LS: Book-signing – love it or hate it?
RC: I enjoy interacting with my readers, and find it a rather humbling experience. I always make sure to have a quick word with them rather than just sign their books like a machine.
LS: What did you do after the book-signing?
RC: My husband and a very good Swiss friend of mine went back to the authors’ yurt for a chat with Andrea and Jenny, and a celebratory drink with some other writer friends (even though it wasn’t quite lunchtime yet…).
LS: How do you feel about book festivals in general? The EIBF in particular?
RC: I love book festivals, both as a performer and as a reader. They provide a wonderful opportunity for authors to meet their audience as well as fellow authors. Having lived in Scotland for the past 16 years, I’ve got to know many of the writers based here, but the EIBF (with its magic authors’ yurt) has allowed me to make the acquaintance of authors from (much) further afield, which has been really exciting. This time round, we made friends with a writer from New York, George Dawes Greene, who set up ‘The Moth’. We ended up going out for dinner with him and some friends three evenings in a week.

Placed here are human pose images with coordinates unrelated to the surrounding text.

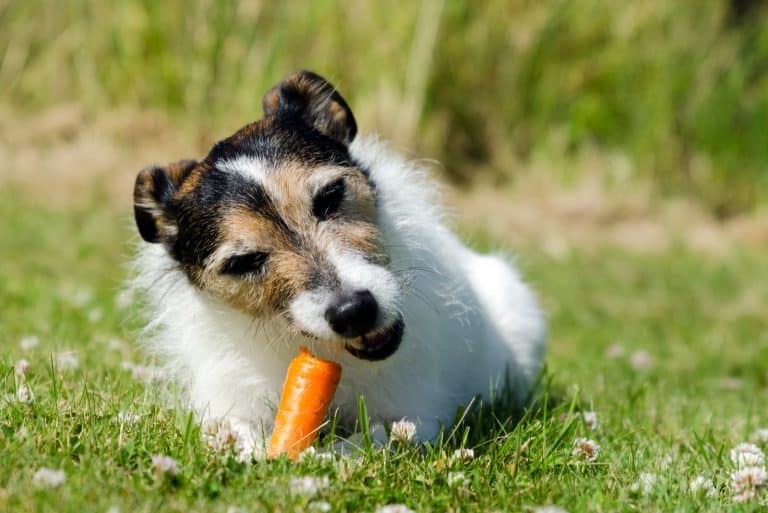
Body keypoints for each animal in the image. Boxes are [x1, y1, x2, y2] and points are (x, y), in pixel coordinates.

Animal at [134, 70, 552, 458]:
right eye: (244, 261)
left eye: (330, 195)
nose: (354, 311)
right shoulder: (227, 402)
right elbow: (231, 430)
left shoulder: (418, 415)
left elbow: (373, 439)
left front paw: (325, 457)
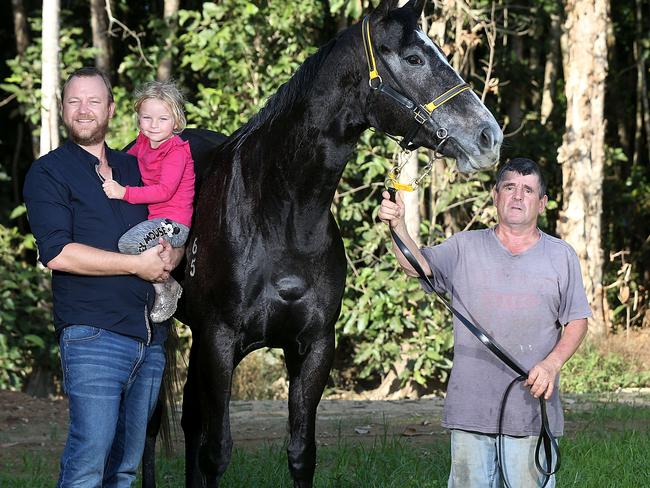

LS: Did you attend any other book festival events?
RC: Yes, quite a few. My husband’s events, of course, but also several others. So far Margaret Drabble, Ian Rankin, A L Kennedy, Alasdair Gray, (The European premiere of) The Moth, and the James Tait Black Memorial Prizes (the latter was held during a power failure, which meant that the chairman, judges and winners had to speak/read by torchlight, without mikes – quite an experience!). I enjoyed them all and hope to have learned from each of them in a different way. And I’m looking forward to hearing Dubravka Ugresic, Frank Gardner and Margaret Atwood over the coming days.
LS: Thanks, Regi. Would you mind telling me (in comments) the title of the story you read? I’ll be reading your anthology during my Short Story September and I’d like to relive the atmosphere in the Spiegeltent at Charlotte Square.